114 Charles McGee

Born Clemson, South Carolina, 1924 / Lives in Detroit

“The creative mind continues always to test the parameters of conventional knowledge, forever in pursuit of new vistas. Trying to understand life, death, the totality of  existence, and the logic or order that governs our moral being is the forum from which all of my creative offerings extract meaning,” Charles McGee wrote in 1994. It is safe to say that he has lived this thought, since almost 25 years later, he is still pushing his limits as an artist. In so doing, he has changed the face of Detroit, the city he has lived in since childhood and where he has embraced intersecting careers as artist, curator, gallerist, teacher, author, and outspoken critic and champion of art in the city.

An aunt brought McGee to Detroit in 1934 from a sharecropper’s farm in South Carolina, where the uneducated boy had worked in the cotton fields. He had already shown interest in creating objects — whittling axe handles — and evinced some musical talent as well. Although encouraged to pursue the piano, he instead took every drawing and painting class available to him through the Detroit Public Library and the DIA. After service in the Marine Corps, he returned to Detroit and developed his welding and metal finishing skills at Briggs Manufacturing Company. Later he worked for the Corps of Engineers, first as a cartographer and then as a statistical draftsman. His mastery of these practical skills became the underpinning of the various approaches through which he has continually pushed and challenged himself in his studio practice.

His earliest style, realistic genre scenes delicately rendered in charcoal, showcased his ability to capture mood and subtle gesture. Inspired by mid-20th century American masters such as Ben Shahn, McGee began to develop formal devices that would help to shape his art during the rest of his career: groups of figures intertwined both physically and psychologically; a tendency toward flat patterns with little or no interest in three-dimensionality; the inclusion of words or letters with images; the negotiation of space and the picture plane in opposing ways on different parts of a single composition; the relationship between color, shape, and tempo. A scene that might be taken from life, such as Ring Around The Rosy (1965), would soon be further abstracted, its shapes flattened, and its composition complicated. This bold approach would become his recognizable idiom.
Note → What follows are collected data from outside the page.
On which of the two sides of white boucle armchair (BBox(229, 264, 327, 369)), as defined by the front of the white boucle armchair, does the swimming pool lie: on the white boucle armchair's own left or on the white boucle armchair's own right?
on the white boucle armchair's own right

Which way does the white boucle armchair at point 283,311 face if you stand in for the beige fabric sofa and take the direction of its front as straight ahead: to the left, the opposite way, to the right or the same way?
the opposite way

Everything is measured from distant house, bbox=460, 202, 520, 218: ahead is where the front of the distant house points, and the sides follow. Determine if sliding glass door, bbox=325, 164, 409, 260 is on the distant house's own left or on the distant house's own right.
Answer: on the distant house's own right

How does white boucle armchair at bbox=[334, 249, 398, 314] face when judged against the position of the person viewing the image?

A detour into abstract painting and conceptual and found-object sculpture in the early 1970s produced works that spoke to the aesthetics of the period, but were short-lived in his overall body of work.

By the early 1980s, McGee’s personal happiness and optimistic temperament found full expression in the sensual, musical Noah’s Ark series of paintings and collages, a theme that he continues to explore. Androgynous figures in flat black, with angular arms and legs, triangular profile heads, and dramatic gestures are intertwined with each other as well as with animals and abstract shapes. Patterns, particularly repeating ones such as dots or chevrons, fill many of the spaces, emphasizing the flatness of the shapes but also enlivening the composition with a rhythmic, almost vibrating, visual effect. A combination of painting, collaged fabric, and occasionally actual objects, these works express McGee’s joy of life, delight in nature, and belief in the interconnectedness of all things. His ongoing use of this imagery in variation suggests that it allows him both continuity and room for experimentation. In later works such as Rhapsody in Black and White (2008), he strips away color and ornament, strengthening line and increasing the density of the overlapping shapes; groups of such works are made of lightweight but rigid materials and push off the wall as low-relief sculpture. But he is just as likely to do an abrupt about-face and fabricate wall sculptures of the brilliant light and color of neon (see Noah’s Neon 1, 1995).

Working on a large scale has always appealed to McGee, both as a way to satisfy his outsized ideas and to reach the greatest number of viewers. His public works punctuate the city: The Blue Nile in the Broadway People Mover Station (1987), sculptures in various parts of the city, and two recent major works, United We Stand (2016), a 25-foot sculpture near the entrance to the Charles H. Wright Museum of African-American History, and Unity (2017), an 11-story mural on the side of the newly constructed 28Grand building downtown. Such works are the most insistent demonstration of McGee’s optimistic vision; his exuberant and vivacious visual language, developed over an extraordinary career, is a joyful paean to synthesis, multiplicity, and the intricate, syncopated rhythms of democracy.